EXTRACT TO READ START

Skip to main content

A local database service for converting directories of arbitrary files into validated assets and derived JSON metadata.

Project description

Introduction

A local database service for converting directories of arbitrary files into validated assets and derived metadata for export to databases like AWS S3 and MongoDB.

See documentation for details.

Installation

Python

pip install hidebound

Docker

  1. Install docker
  2. Install docker-machine (if running on macOS or Windows)
  3. docker pull thenewflesh/hidebound:latest

Docker For Developers

  1. Install docker
  2. Install docker-machine (if running on macOS or Windows)
  3. Ensure docker-machine has at least 4 GB of memory allocated to it.
  4. git clone git@github.com:theNewFlesh/hidebound.git
  5. cd hidebound
  6. chmod +x bin/hidebound
  7. bin/hidebound start

The service should take a few minutes to start up.

Run bin/hidebound --help for more help on the command line tool.

Overview

Hidebound is a local, dockerized; database, asset framework, asset validation and display service. Hidebound is not a competitor to databases like MongoDB, Amazon Web Service's (AWS) S3, Postgres, etc. Hidebound enables developers to ingest arbitrary sets of files and output them as validated assets and metadata for consumption by databases like the aforementioned.

Hidebound is framework for validating, and extracting metadata from files and directories according, to user defined specifications. Assets are placed into a root directory (typically one reserved for Hidebound projects) and then discovered, validated, extracted, and copied or moved by Hidebound.

EXTRACT TO READ END
RECORDS SHOWN START

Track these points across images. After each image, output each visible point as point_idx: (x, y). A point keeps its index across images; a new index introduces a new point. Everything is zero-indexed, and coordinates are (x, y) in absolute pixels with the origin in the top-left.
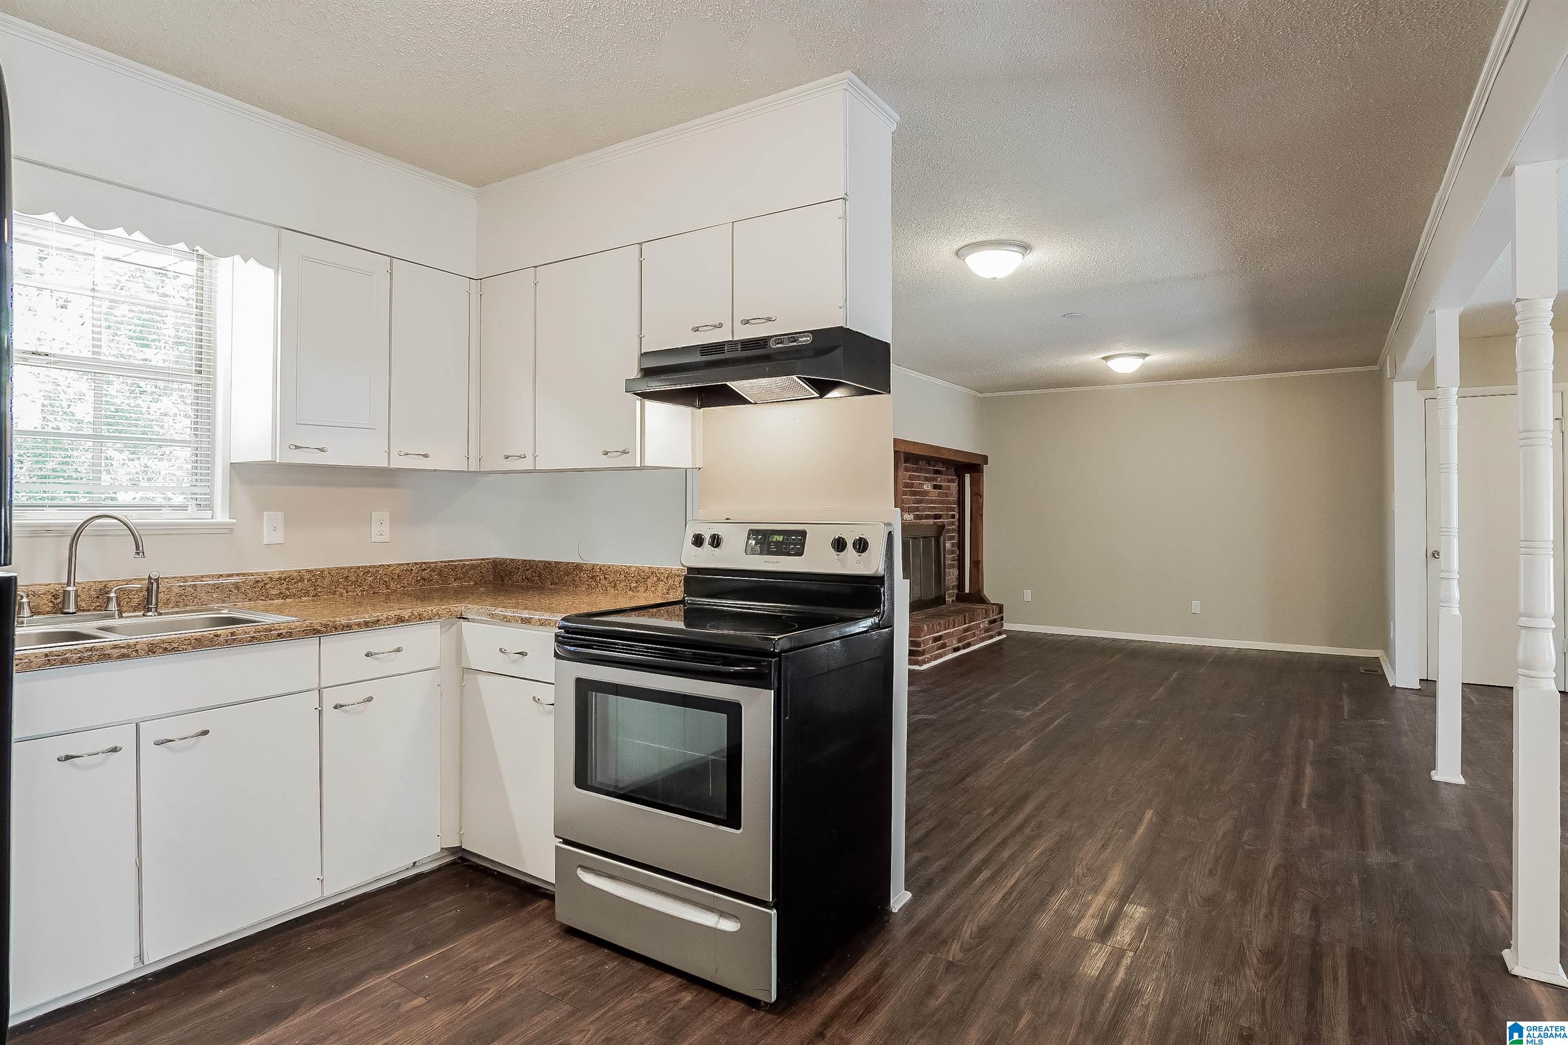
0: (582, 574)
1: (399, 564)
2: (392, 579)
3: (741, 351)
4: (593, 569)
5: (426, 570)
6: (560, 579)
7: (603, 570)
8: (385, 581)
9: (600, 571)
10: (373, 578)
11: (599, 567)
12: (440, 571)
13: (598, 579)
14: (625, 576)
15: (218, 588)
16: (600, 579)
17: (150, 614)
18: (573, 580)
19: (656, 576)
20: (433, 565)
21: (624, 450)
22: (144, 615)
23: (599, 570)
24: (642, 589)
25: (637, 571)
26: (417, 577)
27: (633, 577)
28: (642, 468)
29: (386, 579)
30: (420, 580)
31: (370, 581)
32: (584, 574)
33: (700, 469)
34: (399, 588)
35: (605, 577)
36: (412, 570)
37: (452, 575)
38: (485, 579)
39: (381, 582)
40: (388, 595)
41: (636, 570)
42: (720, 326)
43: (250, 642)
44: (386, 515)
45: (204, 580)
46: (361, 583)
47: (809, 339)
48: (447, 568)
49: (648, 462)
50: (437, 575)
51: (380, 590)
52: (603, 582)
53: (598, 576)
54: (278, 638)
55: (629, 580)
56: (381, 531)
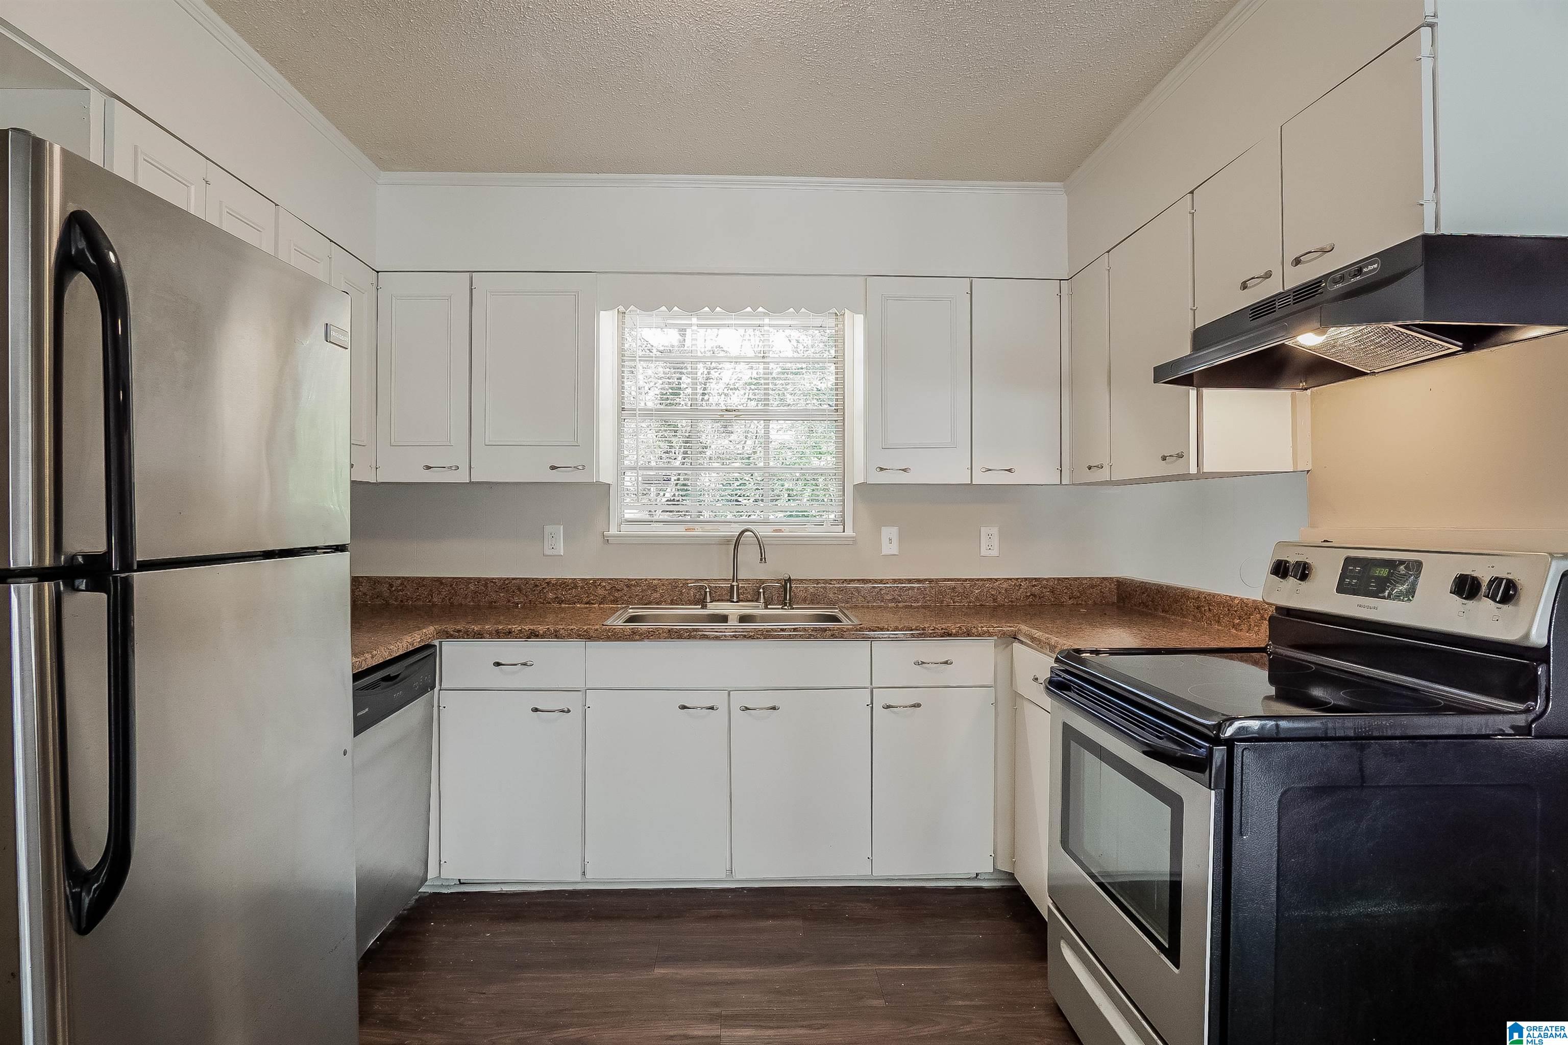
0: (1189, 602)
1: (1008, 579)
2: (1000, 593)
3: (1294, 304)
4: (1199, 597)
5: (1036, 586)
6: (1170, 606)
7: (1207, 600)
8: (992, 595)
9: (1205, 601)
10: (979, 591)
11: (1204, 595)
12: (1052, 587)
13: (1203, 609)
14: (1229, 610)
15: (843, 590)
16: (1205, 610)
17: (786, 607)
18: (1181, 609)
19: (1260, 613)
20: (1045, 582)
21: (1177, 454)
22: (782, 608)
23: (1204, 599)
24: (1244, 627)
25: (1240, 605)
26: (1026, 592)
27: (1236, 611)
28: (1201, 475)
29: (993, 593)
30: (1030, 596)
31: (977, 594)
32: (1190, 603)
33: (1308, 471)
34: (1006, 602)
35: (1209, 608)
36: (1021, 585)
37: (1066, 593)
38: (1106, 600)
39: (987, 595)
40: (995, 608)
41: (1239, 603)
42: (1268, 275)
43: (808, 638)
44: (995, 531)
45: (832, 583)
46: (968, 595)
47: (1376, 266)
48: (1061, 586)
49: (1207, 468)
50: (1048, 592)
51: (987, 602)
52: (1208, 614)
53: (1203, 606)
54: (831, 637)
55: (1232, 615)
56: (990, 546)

RECORDS SHOWN END

◆ PROBLEM TO WORK ON
Set down the passage of the hidebound project description from "3. Ensure docker-machine" up to and including "like the aforementioned.".

◆ EXPECTED ANSWER
3. Ensure docker-machine has at least 4 GB of memory allocated to it.
  4. git clone git@github.com:theNewFlesh/hidebound.git
  5. cd hidebound
  6. chmod +x bin/hidebound
  7. bin/hidebound start

The service should take a few minutes to start up.

Run bin/hidebound --help for more help on the command line tool.

Overview

Hidebound is a local, dockerized; database, asset framework, asset validation and display service. Hidebound is not a competitor to databases like MongoDB, Amazon Web Service's (AWS) S3, Postgres, etc. Hidebound enables developers to ingest arbitrary sets of files and output them as validated assets and metadata for consumption by databases like the aforementioned.